Let’s start with a good one.
My niece recently applied for a job at Lush simply for part time Christmas cover.
They were not looking for staff who had retail experience, no, they wanted young people who reflected their brand and had a background in musical theatre!
After completing a lengthy application form she was invited to join the three stage interview process: a group interview with tasks, if she passed that then an individual depth interview and if she managed to continue to impress them then a two-hour stint on the shop floor (with an hour’s training beforehand) at the end of which the staff she was working with would make the decision.
I am delighted to say she got through and now has a week of two-hour, paid for training stints in the shop after opening hours before being let loose on Lush’s discerning customers.
She has been impressed throughout by the professionality and friendliness of everyone she has met and is really excited about being part of the Lush experience.
Many companies would not even be that rigorous for a full time employee.
Sports Direct – I won’t dwell on this but will just say that, having walked out of a Sports Direct 6 months ago because I wanted to look at a coat that was hanging about 6 foot above my head and simply could not find a member of staff that was interested enough to even get it down for me, I was not at all surprised to hear about the dreadful way they treat their employees.
Similarly, I understand that the staff of a large supermarket who are in difficulties are not even shopping there themselves. The reason being they only get a 10% discount and their biggest rival is 15% cheaper than they are! Surely if the staff working in the shop cannot help, advise and recommend products to a customer then all is lost!
People are often the only differentiator in our increasingly homogenous world, so I was not surprised to see Monarch’s latest ad is all about its people.
Perhaps they have learnt from Virgin who bravely, back when the norm was to push schedules, punctuality and reliability, put the ladies and lads in red at the forefront of its communications and have consistently delivered on it ever since.
I have not travelled with Monarch for many years so cannot tell you whether the reality matches their advertising but really hope that they aligned their recruitment, training and incentives to deliver the desired customer experience before promising it in the advertising.
Sometimes though it is not possible for your people to adapt enough to deliver your brand so you are left with the decision to re-staff or design the brand around the people you have.
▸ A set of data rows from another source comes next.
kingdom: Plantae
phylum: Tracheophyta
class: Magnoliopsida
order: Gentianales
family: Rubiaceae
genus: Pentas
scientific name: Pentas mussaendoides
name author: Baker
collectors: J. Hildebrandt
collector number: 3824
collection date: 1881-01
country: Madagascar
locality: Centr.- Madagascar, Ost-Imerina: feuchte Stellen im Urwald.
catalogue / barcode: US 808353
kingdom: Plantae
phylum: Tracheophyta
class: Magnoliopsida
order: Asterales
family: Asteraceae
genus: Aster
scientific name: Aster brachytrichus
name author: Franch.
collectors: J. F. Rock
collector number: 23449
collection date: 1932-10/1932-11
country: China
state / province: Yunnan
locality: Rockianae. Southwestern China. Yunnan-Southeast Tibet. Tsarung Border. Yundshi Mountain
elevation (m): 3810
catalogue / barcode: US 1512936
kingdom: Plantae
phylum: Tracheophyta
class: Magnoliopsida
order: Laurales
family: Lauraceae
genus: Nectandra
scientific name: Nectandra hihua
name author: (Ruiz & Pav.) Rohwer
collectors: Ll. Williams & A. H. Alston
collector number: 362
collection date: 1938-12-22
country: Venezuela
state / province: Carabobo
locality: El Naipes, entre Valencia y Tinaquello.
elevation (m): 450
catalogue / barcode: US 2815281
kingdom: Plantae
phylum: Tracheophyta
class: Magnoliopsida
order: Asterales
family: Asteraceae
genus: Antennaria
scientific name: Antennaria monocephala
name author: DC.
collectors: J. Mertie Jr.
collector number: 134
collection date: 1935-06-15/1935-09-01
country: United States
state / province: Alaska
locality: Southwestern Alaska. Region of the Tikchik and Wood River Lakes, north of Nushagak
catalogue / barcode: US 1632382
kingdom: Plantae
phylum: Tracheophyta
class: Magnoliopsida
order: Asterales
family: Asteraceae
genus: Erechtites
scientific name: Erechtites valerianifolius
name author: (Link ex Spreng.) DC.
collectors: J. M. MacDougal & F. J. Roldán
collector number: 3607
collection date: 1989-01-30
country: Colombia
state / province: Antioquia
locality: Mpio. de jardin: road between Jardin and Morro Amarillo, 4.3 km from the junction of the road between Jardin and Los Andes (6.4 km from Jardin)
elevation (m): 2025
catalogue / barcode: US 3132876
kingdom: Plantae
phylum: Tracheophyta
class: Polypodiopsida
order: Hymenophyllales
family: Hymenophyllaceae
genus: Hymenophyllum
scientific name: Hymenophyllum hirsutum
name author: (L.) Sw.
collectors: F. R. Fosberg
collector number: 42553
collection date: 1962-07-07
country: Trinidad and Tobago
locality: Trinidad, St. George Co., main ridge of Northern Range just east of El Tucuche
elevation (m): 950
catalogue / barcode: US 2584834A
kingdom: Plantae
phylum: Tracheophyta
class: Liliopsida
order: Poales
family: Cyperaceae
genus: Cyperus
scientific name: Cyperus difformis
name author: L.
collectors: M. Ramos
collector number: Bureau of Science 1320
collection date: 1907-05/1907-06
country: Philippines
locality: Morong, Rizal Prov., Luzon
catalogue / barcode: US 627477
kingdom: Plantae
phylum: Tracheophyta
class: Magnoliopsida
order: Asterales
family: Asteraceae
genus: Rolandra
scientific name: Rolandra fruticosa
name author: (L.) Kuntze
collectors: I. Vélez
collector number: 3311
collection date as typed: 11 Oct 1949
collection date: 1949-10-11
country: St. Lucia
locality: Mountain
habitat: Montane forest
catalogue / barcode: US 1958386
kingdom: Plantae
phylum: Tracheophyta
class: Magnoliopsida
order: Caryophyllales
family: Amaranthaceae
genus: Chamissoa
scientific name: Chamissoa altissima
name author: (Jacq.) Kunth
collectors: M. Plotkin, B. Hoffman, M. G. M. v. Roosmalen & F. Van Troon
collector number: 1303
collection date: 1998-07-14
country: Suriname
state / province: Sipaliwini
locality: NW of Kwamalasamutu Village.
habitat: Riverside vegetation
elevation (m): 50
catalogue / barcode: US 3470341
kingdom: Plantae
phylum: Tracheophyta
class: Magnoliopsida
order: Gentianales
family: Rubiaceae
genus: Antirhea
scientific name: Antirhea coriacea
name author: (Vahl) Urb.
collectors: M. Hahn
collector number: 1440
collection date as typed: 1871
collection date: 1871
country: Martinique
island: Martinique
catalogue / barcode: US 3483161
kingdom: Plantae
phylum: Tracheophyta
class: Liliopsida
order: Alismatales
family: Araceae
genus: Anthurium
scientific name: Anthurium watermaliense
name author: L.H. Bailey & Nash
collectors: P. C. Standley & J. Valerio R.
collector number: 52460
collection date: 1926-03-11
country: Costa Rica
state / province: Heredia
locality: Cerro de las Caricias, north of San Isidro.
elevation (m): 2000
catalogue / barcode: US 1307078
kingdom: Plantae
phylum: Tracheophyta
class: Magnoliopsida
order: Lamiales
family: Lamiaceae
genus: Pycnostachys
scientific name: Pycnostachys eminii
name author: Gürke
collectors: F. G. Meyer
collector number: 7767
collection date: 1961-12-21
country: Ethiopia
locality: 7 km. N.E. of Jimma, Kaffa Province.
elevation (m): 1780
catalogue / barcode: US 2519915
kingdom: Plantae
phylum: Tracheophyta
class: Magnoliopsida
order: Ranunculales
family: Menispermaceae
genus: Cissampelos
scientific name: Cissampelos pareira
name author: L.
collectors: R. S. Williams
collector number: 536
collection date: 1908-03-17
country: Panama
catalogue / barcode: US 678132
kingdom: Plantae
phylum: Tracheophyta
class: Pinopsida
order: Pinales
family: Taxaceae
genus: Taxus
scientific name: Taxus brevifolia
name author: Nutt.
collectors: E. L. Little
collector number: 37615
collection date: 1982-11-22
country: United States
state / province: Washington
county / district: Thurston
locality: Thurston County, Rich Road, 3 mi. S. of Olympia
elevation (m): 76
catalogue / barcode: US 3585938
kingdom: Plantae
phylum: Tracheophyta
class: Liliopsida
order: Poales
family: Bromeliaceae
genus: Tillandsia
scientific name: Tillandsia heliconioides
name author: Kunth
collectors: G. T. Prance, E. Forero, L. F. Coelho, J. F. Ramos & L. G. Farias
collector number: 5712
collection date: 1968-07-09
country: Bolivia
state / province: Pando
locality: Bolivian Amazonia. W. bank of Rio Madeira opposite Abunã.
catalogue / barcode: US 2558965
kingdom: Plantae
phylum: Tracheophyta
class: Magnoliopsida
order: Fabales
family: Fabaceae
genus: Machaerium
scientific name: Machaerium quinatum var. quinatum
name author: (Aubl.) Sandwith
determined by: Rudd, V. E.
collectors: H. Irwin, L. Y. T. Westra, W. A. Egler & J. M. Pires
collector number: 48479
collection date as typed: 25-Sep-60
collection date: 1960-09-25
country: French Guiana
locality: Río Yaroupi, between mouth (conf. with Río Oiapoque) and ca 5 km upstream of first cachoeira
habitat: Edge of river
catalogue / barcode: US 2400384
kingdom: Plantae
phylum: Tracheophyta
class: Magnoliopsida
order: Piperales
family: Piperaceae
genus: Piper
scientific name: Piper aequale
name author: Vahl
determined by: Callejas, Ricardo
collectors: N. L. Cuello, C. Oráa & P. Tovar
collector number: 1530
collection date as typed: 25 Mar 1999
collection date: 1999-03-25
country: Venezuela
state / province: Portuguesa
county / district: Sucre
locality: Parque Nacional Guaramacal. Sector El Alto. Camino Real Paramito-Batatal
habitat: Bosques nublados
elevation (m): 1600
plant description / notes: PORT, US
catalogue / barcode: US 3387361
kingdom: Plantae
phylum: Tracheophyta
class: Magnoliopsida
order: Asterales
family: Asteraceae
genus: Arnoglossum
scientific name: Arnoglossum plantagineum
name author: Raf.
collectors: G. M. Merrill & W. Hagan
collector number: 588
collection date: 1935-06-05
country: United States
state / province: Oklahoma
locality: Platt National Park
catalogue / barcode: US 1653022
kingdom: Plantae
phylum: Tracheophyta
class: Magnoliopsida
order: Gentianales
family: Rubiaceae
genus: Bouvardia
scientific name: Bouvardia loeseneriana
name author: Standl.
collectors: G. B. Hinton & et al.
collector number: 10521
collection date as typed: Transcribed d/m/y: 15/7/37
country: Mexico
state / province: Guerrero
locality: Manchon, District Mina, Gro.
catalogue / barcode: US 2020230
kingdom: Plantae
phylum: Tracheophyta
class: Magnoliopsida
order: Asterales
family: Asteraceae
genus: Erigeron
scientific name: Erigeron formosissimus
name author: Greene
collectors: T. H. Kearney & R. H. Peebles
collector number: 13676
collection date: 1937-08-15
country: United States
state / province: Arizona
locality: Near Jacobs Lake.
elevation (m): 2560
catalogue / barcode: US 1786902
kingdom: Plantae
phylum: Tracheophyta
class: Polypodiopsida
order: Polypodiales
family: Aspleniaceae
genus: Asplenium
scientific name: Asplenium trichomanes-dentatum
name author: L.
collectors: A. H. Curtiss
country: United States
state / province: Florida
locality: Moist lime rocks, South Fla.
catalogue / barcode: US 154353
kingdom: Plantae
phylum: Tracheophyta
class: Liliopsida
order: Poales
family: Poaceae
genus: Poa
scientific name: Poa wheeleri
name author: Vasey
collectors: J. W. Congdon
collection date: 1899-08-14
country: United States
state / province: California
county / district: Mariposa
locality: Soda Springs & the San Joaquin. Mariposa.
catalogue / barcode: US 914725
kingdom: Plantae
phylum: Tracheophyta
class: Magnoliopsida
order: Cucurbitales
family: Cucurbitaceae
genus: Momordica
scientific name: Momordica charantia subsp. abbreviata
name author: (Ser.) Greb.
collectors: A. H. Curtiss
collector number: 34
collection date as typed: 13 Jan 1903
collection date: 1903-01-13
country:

I recently did some work for a large restaurant chain who wanted to reposition itself. There were some great positioning options that tested really well with customer but some were simply not able to be delivered by the very able, but culturally introvert staff. The solution was to simply pick one of the options that tested really well but did not need extrovert staff for its implementation.
So ensure your teams are the right ones to deliver your brand, ensure they understand it and are equipped and incentivized to deliver the outstanding and differentiating customer experience you want.